[Passage for review]
I regard these two undertakings as forays into the system from the counter-culture without it. I have co-operated with others over many years in setting up several alternative institutions in this counter-culture: Centre for Organic Philosophy, Co-counseling International, Institute for the Development of Human Potential (running two-year part-time courses), Research Council for Complementary Medicine, International Centre for Co-operative Inquiry, and others.

Alternative institutions are vital, in my view, to explore many cultural forms which the academic protocol of universities is, with honourable minority exceptions, too rigid and defensive to countenance. This defensiveness is a lot to do with fending off the sorts of emotional, interpersonal and political competence needed fully to develop these forms - which include:

  • Student participation in educational decision-making about: learning objectives, the curriculum, teaching and learning methods, forms of assessment, course evaluation.
  • And this as part of an integrating balance between hierarchy, co-operation and autonomy in educational decision-making.
  • Self and peer assessment among students, collaborative assessment between staff and students.
  • The integration of student autonomy in learning with holistic forms of learning.
  • The application within learning and research of an extended epistemology, which seeks congruence between experiential knowing through direct acquaintance, presentational or aesthetic knowing, propositional or conceptual knowing, and practical knowing how.
  • Fully co-operative forms of learning and research.
  • The integration of transpersonal, interpersonal, emotional, political (participative decision-making), socio-structural, ecological competencies in learning and research.
  • Self-determination in emotional and spiritual growth in co-operative peer groups.

While some departments in some universities try out some versions of some of these items, the system as a whole has too much vested interest in sustaining improper control over students, as a relatively unaware projection outward of the suppressive internal control which constricts academics to live out, in their working life, a very limited model of what it is to be an educated person educating others.


Date: July 2, 1999
From: agudelo@mailer.data.net.mx (Guillermo Agudelo)
Subject: Re: Dialogue Forum

The future of the academy shall definitely imply a change; change which must be forced. It will be mandatory a model where all the various disciplines go than their corresponding arguments and contradictions.

For people like me, who is at present devoted to a synthesis project absolutely incompatible with the traditional academy, to learn that there is somebody interested in starting up a dialogue among scholars who maybe are in the same situation is most encouraging.

I strongly believe that while official or traditional education institutions are reluctant to change or expand on account of various pretexts, small groups and informal institutions and organizations may represent a solution. I personally have taken the path of orientating young students prior to their University life. I think I will eventually reach good results however limited. Yet, I think that this is the way the change can be achieved; start from the very bottom using those seeds which will become, in the future teachers or investigators.
[/Passage for review]
[Listed records]
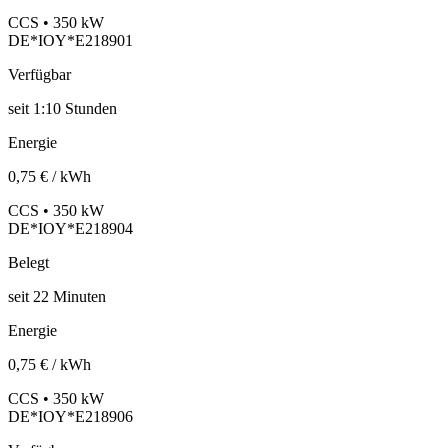
CCS • 350 kW
DE*IOY*E218901
Verfügbar
seit
1:10 Stunden
Energie
0,75 € / kWh
CCS • 350 kW
DE*IOY*E218904
Belegt
seit
22
Minuten
Energie
0,75 € / kWh
CCS • 350 kW
DE*IOY*E218906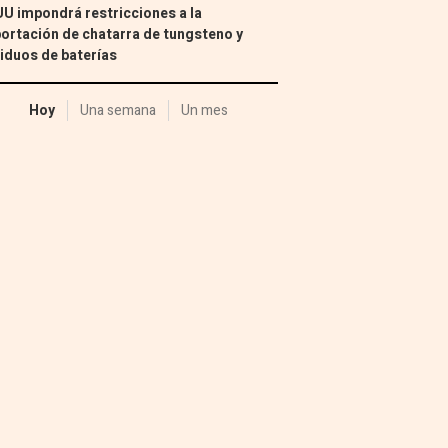
U impondrá restricciones a la
ortación de chatarra de tungsteno y
iduos de baterías
Hoy
Una semana
Un mes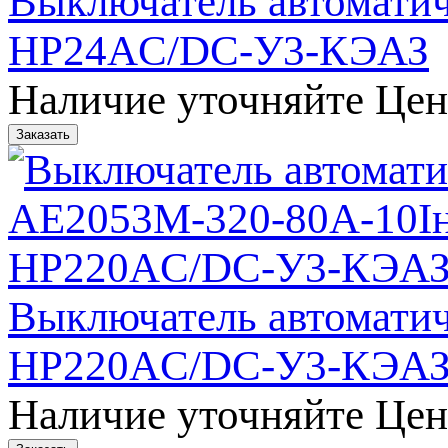
Выключатель автомати
НР24AC/DC-У3-КЭАЗ
Наличие уточняйте
Цен
Выключатель автомати
НР220AC/DC-У3-КЭА
Наличие уточняйте
Цен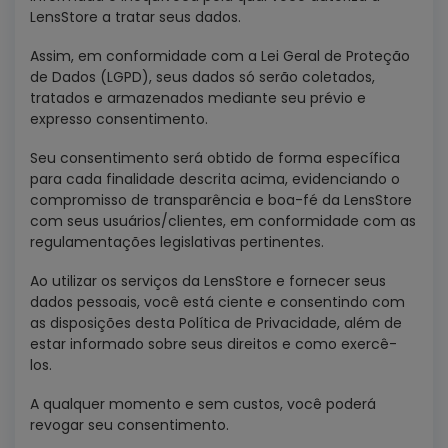
LensStore a tratar seus dados.
Assim, em conformidade com a Lei Geral de Proteção
de Dados (LGPD), seus dados só serão coletados,
tratados e armazenados mediante seu prévio e
expresso consentimento.
Seu consentimento será obtido de forma específica
para cada finalidade descrita acima, evidenciando o
compromisso de transparência e boa-fé da LensStore
com seus usuários/clientes, em conformidade com as
regulamentações legislativas pertinentes.
Ao utilizar os serviços da LensStore e fornecer seus
dados pessoais, você está ciente e consentindo com
as disposições desta Política de Privacidade, além de
estar informado sobre seus direitos e como exercê-
los.
A qualquer momento e sem custos, você poderá
revogar seu consentimento.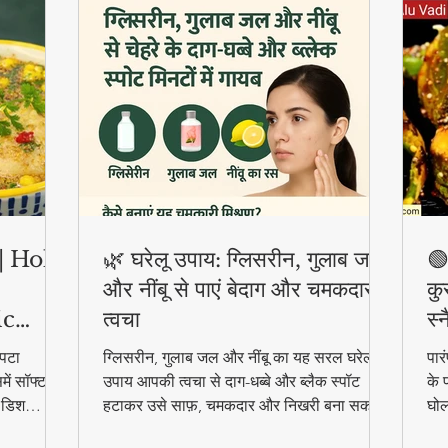
ी | Holi
🌿 घरेलू उपाय: ग्लिसरीन, गुलाब जल
🟢
और नींबू से पाएं बेदाग और चमकदार
कु
ic
त्वचा
स्
पटा
ग्लिसरीन, गुलाब जल और नींबू का यह सरल घरेलू
पार
ें सॉफ्ट
उपाय आपकी त्वचा से दाग-धब्बे और ब्लैक स्पॉट
के 
ल डिश
हटाकर उसे साफ़, चमकदार और निखरी बना सकता
घोल
हुत
है — वो भी बिना किसी केमिकल के।
व्य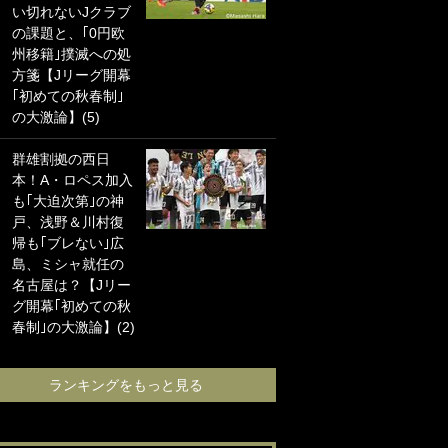
い切れないJクラブ
に“ポケカ”をプレゼ
の課題と、｢0円欧
ント！｢薫の笑顔見
州移籍｣撲滅への処
れてよかった｣｢大
方箋【Jリーグ開幕
喜びのリュテル可
｢初めての秋春制｣
愛すぎ｣
の大激論】(5)
浦和と千葉の首を
群雄割拠の西日
かしげる主力放
本！A・ロペス加入
出、柏リカルドの
も｢大迫次第｣の神
下で新加入2人が化
戸、浅野＆川村復
ける！Jリーグに必
帰も｢ブレない｣広
要な外国人選手は
島、ミシャ就任の
【Jリーグ開幕｢初
名古屋は？【Jリー
めての秋春制｣の大
グ開幕｢初めての秋
激論】(4)
春制｣の大激論】(2)
ランキングをも
ランキングをもっと見る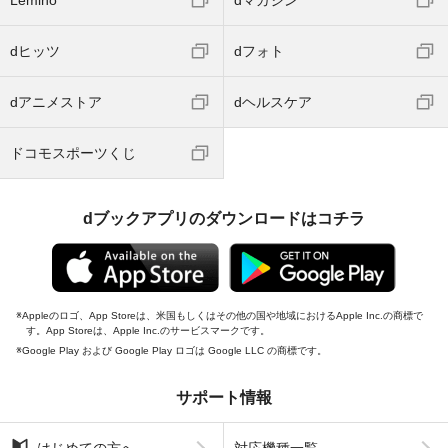
Lemino
dマガジン
dヒッツ
dフォト
dアニメストア
dヘルスケア
ドコモスポーツくじ
dブックアプリのダウンロードはコチラ
Appleのロゴ、App Storeは、米国もしくはその他の国や地域におけるApple Inc.の商標で
す。App Storeは、Apple Inc.のサービスマークです。
Google Play および Google Play ロゴは Google LLC の商標です。
サポート情報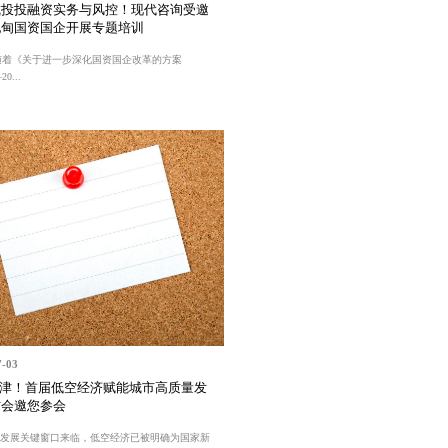
城投投融资实务与风控！现代咨询受邀
妃甸国资国企开展专题培训
随着《关于进一步深化国资国企改革的方案
0...
7-03
天津！首届低空经济赋能城市高质量发
讨会邀您参会
”发展关键窗口来临，低空经济已被明确为国家新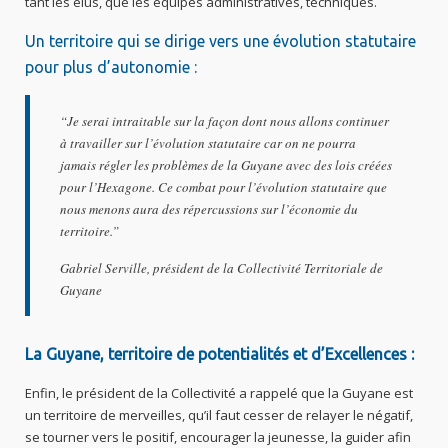
tant les élus, que les équipes administratives, techniques.
Un territoire qui se dirige vers une évolution statutaire
pour plus d’autonomie :
“Je serai intraitable sur la façon dont nous allons continuer
à travailler sur l’évolution statutaire car on ne pourra
jamais régler les problèmes de la Guyane avec des lois créées
pour l’Hexagone. Ce combat pour l’évolution statutaire que
nous menons aura des répercussions sur l’économie du
territoire.”
Gabriel Serville, président de la Collectivité Territoriale de
Guyane
La Guyane, territoire de potentialités et d’Excellences :
Enfin, le président de la Collectivité a rappelé que la Guyane est
un territoire de merveilles, qu’il faut cesser de relayer le négatif,
se tourner vers le positif, encourager la jeunesse, la guider afin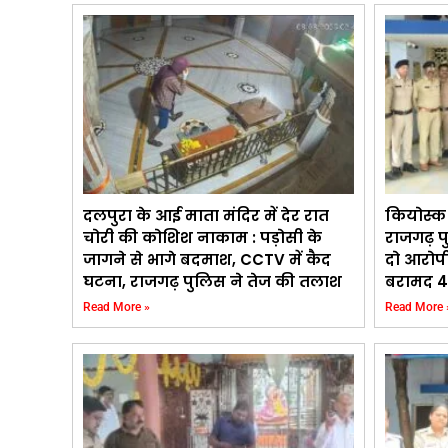
दलपुरा के आई माता मंदिर में देर रात
कियोस्क 
चोरी की कोशिश नाकाम : पड़ोसी के
राजगढ़ प
जागने से भागे बदमाश, CCTV में कैद
दो आरोप
घटना, राजगढ़ पुलिस ने तेज की तलाश
बरामद 4
Read More »
Read More 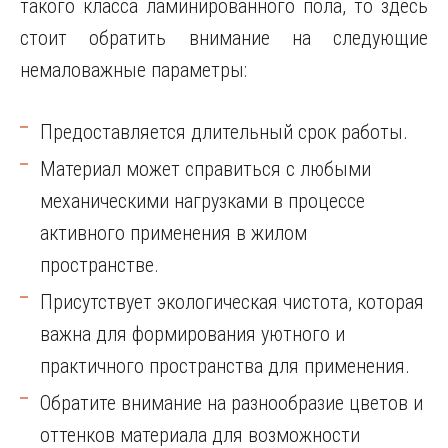
такого класса ламинированного пола, то здесь
стоит обратить внимание на следующие
немаловажные параметры:
Предоставляется длительный срок работы.
Материал может справиться с любыми
механическими нагрузками в процессе
активного применения в жилом
пространстве.
Присутствует экологическая чистота, которая
важна для формирования уютного и
практичного пространства для применения.
Обратите внимание на разнообразие цветов и
оттенков материала для возможности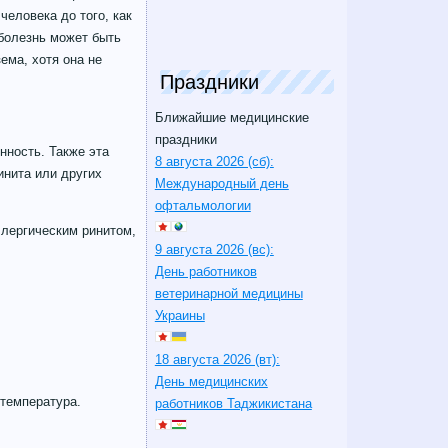
человека до того, как
 болезнь может быть
ема, хотя она не
Праздники
Ближайшие медицинские
праздники
нность. Также эта
8 августа 2026 (сб):
инита или других
Международный день
офтальмологии
ллергическим ринитом,
9 августа 2026 (вс):
День работников
ветеринарной медицины
Украины
18 августа 2026 (вт):
День медицинских
температура.
работников Таджикистана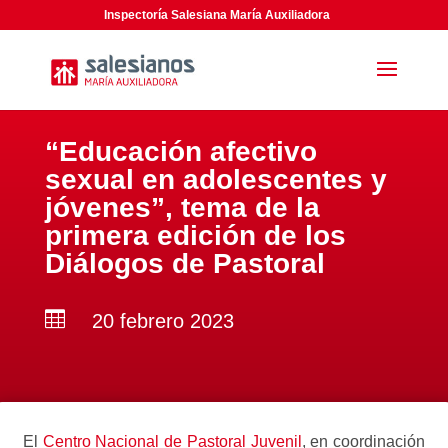
Inspectoría Salesiana María Auxiliadora
“Educación afectivo
sexual en adolescentes y
jóvenes”, tema de la
primera edición de los
Diálogos de Pastoral

20 febrero 2023
El
Centro Nacional de Pastoral Juvenil
, en coordinación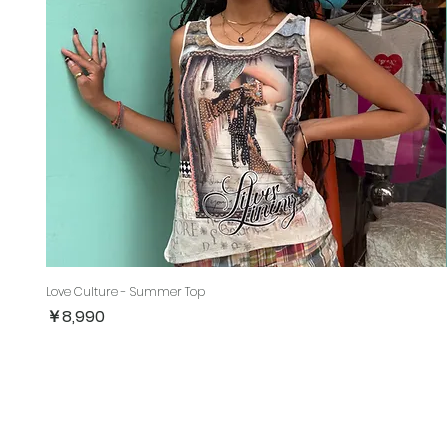
Love Culture - Summer Top
価格
￥8,990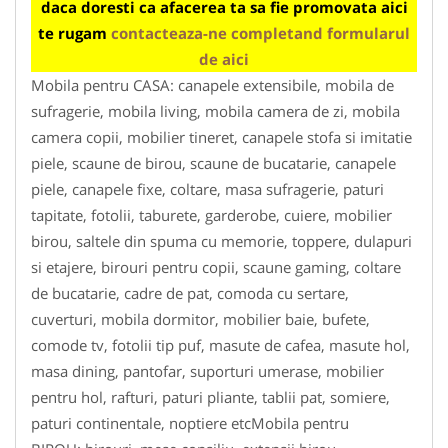
daca doresti ca afacerea ta sa fie promovata aici
te rugam
contacteaza-ne completand formularul
de aici
Mobila pentru CASA: canapele extensibile, mobila de
sufragerie, mobila living, mobila camera de zi, mobila
camera copii, mobilier tineret, canapele stofa si imitatie
piele, scaune de birou, scaune de bucatarie, canapele
piele, canapele fixe, coltare, masa sufragerie, paturi
tapitate, fotolii, taburete, garderobe, cuiere, mobilier
birou, saltele din spuma cu memorie, toppere, dulapuri
si etajere, birouri pentru copii, scaune gaming, coltare
de bucatarie, cadre de pat, comoda cu sertare,
cuverturi, mobila dormitor, mobilier baie, bufete,
comode tv, fotolii tip puf, masute de cafea, masute hol,
masa dining, pantofar, suporturi umerase, mobilier
pentru hol, rafturi, paturi pliante, tablii pat, somiere,
paturi continentale, noptiere etcMobila pentru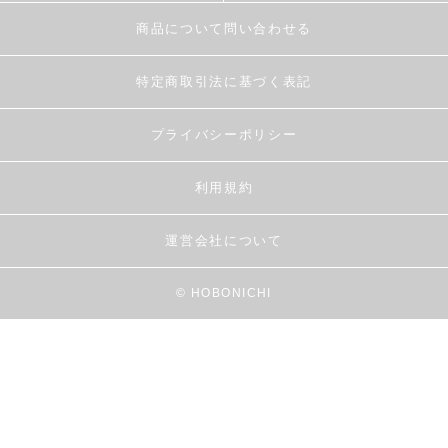
商品について問い合わせる
特定商取引法に基づく表記
プライバシーポリシー
利用規約
運営会社について
© HOBONICHI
[/Listed records]
:: What needs to be done ::
From the passage above on alternative institutions and the academy, return everything from "Alternative institutions are" down to "in educational decision-making.", copied word for word.

:: Task solution ::
Alternative institutions are vital, in my view, to explore many cultural forms which the academic protocol of universities is, with honourable minority exceptions, too rigid and defensive to countenance. This defensiveness is a lot to do with fending off the sorts of emotional, interpersonal and political competence needed fully to develop these forms - which include:

  • Student participation in educational decision-making about: learning objectives, the curriculum, teaching and learning methods, forms of assessment, course evaluation.
  • And this as part of an integrating balance between hierarchy, co-operation and autonomy in educational decision-making.